Members of the Chicago fire department who have for some time been working for an increase in salaries, have addressed the Mayor and council as follows:
“Herewith we, the members of the Chicago fire department, in appealing to your honorable body for an increase in salaries to all members of the fire department, desire to submit to you a few statistics why we are justly entitled to be properly considered by you when making up your estimate and appropriation for the year of 1911. Before we go into the merits of our cause we wish to inform you that the firemen have only received a 10 per cent, increase in their salaries since the year 1893, a period of 17 years, and there is one grade that never received one cent of increase during all these years, namely battalion chiefs, so you may see there has not been a horizontal increase in more than fifteen years, the time we base our statistics on. You must agree with us that almost every other branch of the municipal service have had their salaries increased from 20 to 50 per cent., and some even more than this percentage, and we desire to submit to you a few increases granted to other municipal employes as compared to the fire department.”

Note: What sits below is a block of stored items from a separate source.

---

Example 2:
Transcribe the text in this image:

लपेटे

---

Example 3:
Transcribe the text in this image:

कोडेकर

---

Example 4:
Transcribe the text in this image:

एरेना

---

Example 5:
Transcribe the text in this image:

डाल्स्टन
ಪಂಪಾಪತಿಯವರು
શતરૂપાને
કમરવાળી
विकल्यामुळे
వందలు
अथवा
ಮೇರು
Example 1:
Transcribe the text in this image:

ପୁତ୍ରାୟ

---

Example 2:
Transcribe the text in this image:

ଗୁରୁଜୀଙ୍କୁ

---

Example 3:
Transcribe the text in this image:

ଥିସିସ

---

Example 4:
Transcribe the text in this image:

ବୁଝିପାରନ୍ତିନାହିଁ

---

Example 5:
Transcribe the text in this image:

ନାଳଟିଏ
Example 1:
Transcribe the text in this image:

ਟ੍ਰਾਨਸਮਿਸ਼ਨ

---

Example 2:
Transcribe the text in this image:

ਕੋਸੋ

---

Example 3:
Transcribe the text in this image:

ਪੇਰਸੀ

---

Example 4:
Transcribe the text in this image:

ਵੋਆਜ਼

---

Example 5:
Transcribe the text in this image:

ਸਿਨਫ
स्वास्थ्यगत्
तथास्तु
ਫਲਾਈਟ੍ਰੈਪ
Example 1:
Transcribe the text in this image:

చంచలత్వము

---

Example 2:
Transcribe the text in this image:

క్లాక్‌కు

The petition quotes the increase in the salaries of the electrical department, which ranges from 25 to 58 per cent Members of the police department have had their salaries increased since 1893, from 12 to 25 per cent., and street cleaners, from 33 to 88 per cent., while during the same period employes of the fire department have had an increase of from 10 to 18 per cent. The petition says further:
“Now, after working two and one-half years in the lower grades to command first-class pay, which is $1,247 per year, let us compare a fireman’s wages with that of the street laborer at $2.00 per day. We will take actual number of hours spent in company quarters and omit the time worked at fires which he responds to at which he may be one hour or fifteen hours on his off days. After dividing his yearly salary by the hours worked per year wc find that he receives 21 3-8 cents per hour or 3 5-8 cents less than the poorest paid laborer employed by the city. We also find that a captain in the fire department receives 31 1-16 cents per hour, and it takes the average fireman ten years of hazardous service to receive the small sum. Right here we wish to present a few statistics to show that the occupation is hazardous by giving the number of men killed and injured in the discharge of their duty. Since 1893, a total of 1,457 firemen have been injured and 69 killed. Taking as a basis the total number of men in the fire department, which is 1,760, we find that 82 per cent, were injured and all of them required to pay their own physicians’ surgeons’, medical and hospital bills, making quite an item eaeh year. Here is a list of fatalities and injuries unapproached by any civic body in the world outside of the fire service. Total number of hours in vear. 8,760: total number of hours worked by firemen in year, 5,475; total number of hours averaged by other city employes, 2.288. We herewith submit a comparison of salaries to show the justice of our cause:
During the present year the captains and lieutenants of New York were increased from $2,160 and $1,800 to $2,500 and $2,100. respectively. At this time all other members of the New York fire department were voted an increase of $200 per year, to take effect January 1, 1911.
The petition further quotes statistics to show that all other trades have shown wage increases ranging from 35 per cent, to 185 per cent. During this time foodstuffs have increased from 25 per cent, to 128 per cent.